Kina og Emerging Markets har haft en faldende tendens på aktiemarkederne. Markederne underperformede sidste år, og den udvikling fortsætter i år, skriver Morgan Stanley. Investorerne bør altså se efter muligheder andre steder. Morgan Stanley peger på Australien og Brasilien, der nyder godt af den mangel på råvarer, der er opstået på grund af krigen i Ukraine, og banken ser også positivt på Japan, fordi selskaberne er stærkt afhængige af udenlandsk indtjening, og den lave yen gavner de japanske selskaber.
Looking for Alternatives to Emerging Markets
Forecasts for China and other Emerging Markets have continued on a downtrend, extending last year’s underperformance, meaning investors might want to look into regions with a more favorable outlook.
Now, emerging market equities are underperforming again this year, and that’s extending last year’s underperformance versus developed market equities. And so indeed are China equities, the largest component of the Emerging Market Equities Index. This is confounding some of the optimism felt by some late last year that a China easing cycle could play its normal role in delivering a trend reversal.
We have retained our cautious stance for a number of reasons. Firstly, the more aggressive stance from the US Federal Reserve, signaling a rapid move higher in US rates, is leading to a stronger US dollar. This drives up the cost of capital in emerging markets and has a directly negative impact on earnings for the Emerging Markets Index, where around 80% of companies by market capitalization derive their earnings domestically.
Secondly, China’s own easing cycle is more gradual than prior cycles, and last week’s decision not to cut interest rates underscores this point. This decision is driven by the Chinese authorities desire not to start another leverage driven property cycle. Meanwhile, China remains firmly committed to tackling COVID outbreaks through a lockdown strategy, which is also weakening the growth outlook. Our economists have cut the GDP growth forecast for China several times this year as a result.

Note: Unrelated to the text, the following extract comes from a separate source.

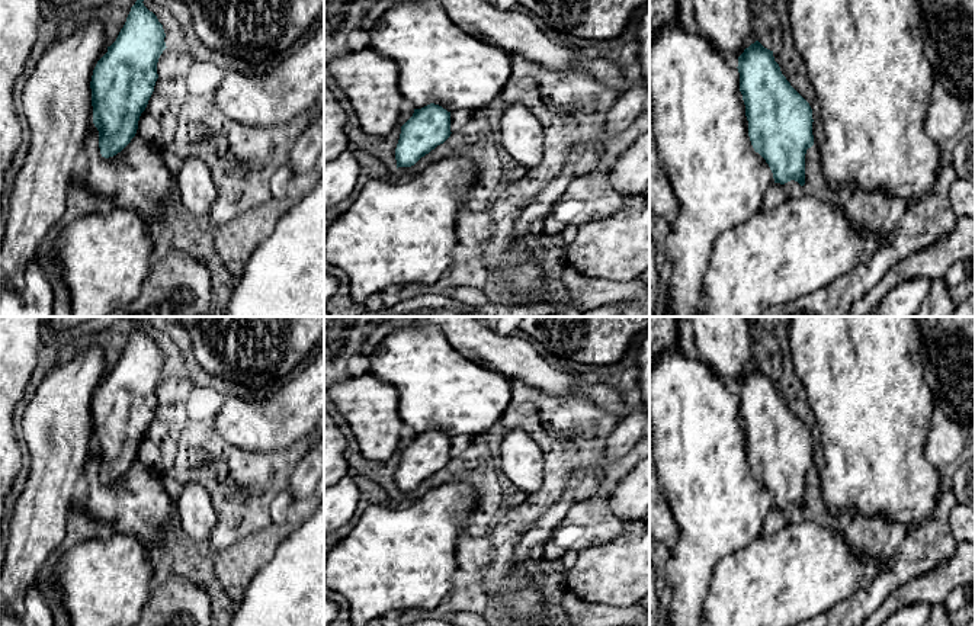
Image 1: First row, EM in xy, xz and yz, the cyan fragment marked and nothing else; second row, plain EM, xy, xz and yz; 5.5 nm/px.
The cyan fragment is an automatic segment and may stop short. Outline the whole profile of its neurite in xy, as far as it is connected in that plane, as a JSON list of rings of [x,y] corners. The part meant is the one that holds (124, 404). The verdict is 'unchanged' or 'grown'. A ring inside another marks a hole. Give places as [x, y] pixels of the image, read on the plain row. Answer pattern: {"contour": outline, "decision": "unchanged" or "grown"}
{"contour": [[[137,324],[116,366],[97,386],[92,407],[93,449],[105,484],[121,478],[135,462],[138,446],[154,417],[157,388],[167,373],[163,350]]], "decision": "unchanged"}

Beyond these two factors, there are also other issues at play undermining the case for emerging market equities. Most notably, the strong recovery in services spending in the advanced economies in recent quarters is leading to a weaker environment for earnings growth in some of the other major emerging market index constituents, such as Korea and Taiwan. They have benefited from the surge in work from home spending on goods during the earlier phases of the pandemic. Meanwhile, the geopolitical risks of investing in emerging markets more generally have been highlighted by the Russia Ukraine conflict and Russia’s removal from the MSCI Emerging Markets Index.
So what do we prefer? We continue to like commodity producers such as Australia and Brazil, which are benefiting from high agricultural, energy and metals prices. We also favor Japan, which, unlike emerging markets, has more than half of the index deriving its earnings overseas and therefore benefits from a weaker yen.